The issues this crisis has brought to the forefront for us go beyond the particular actions and decisions made by Angela and the University. There are issues here worth examining for all of us. Every LGBTQA person has people in their lives who love them, but feel conflicted by their personal moral or religious beliefs. How do we citizens of the United States balance the competing rights that are involved? Can a champion of diversity and equity truly serve a community while working against the fight for equal protection under the law for that community? Should a group of a minority people be denied access to what is recognized by the United Nations as a basic Human Right based on the religious interpretations of a majority people? Is it ethical for a civil right to be determined by a popular majority? I have presented arguments in past writings for the notion that this course of action does great injustice to the affected minority. This does not mean I believe that people who believe it appropriate for referenda are themselves bad people. I beleive they just haven’t seen and understood why this does great harm and is unjust at its core.

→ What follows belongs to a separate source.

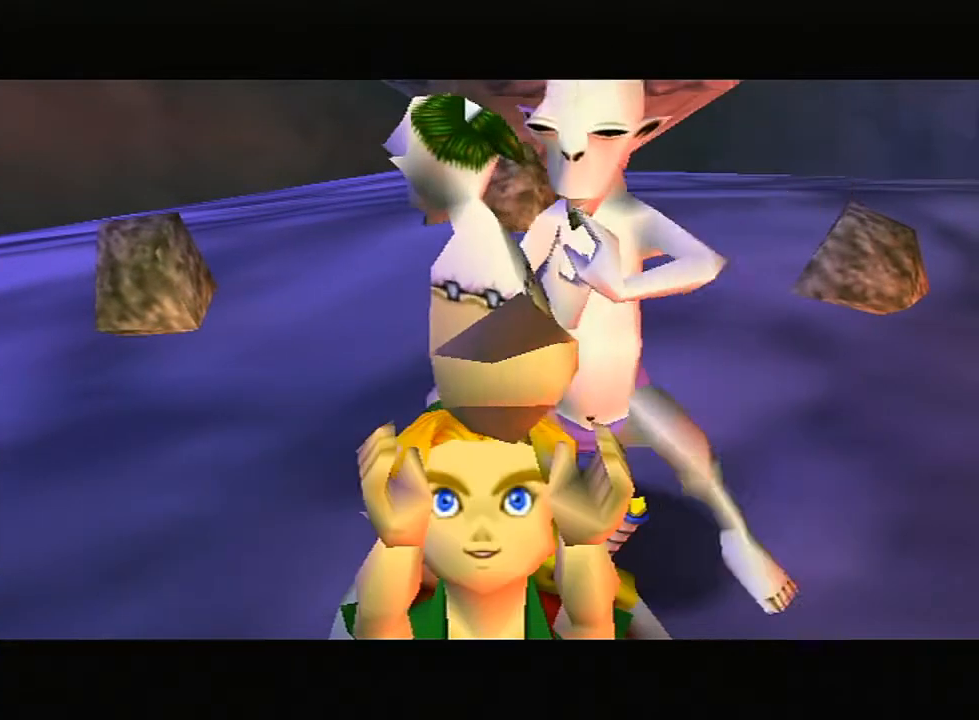
{"buttons": [], "left_stick": "center", "right_stick": "center", "events": [[17, "A", "down"], [50, "B", "down"], [83, "A", "up"], [83, "B", "up"], [167, "B", "down"], [200, "A", "down"], [200, "B", "up"], [233, "A", "up"], [267, "B", "down"], [300, "B", "up"], [367, "B", "down"], [417, "B", "up"]]}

I have have called myself a racist, sexist, audist, homophobe here not because I am a whole hearted racist, sexist, etc. but because the process of unpacking the ism’s is always continuing. My ongoing personal journey in confronting my racism, sexism, audism, bigotry and homophobia makes me certain that the only course of action that can begin to create change is honest dialogue. It may seem impossible, but I promise you it is merely difficult, to create civil discourse in the face of such deeply held beliefs. We can do it, IF we do it together, committed to asking hard questions, dealing with difficult answers, and changing not all at once, but everyday.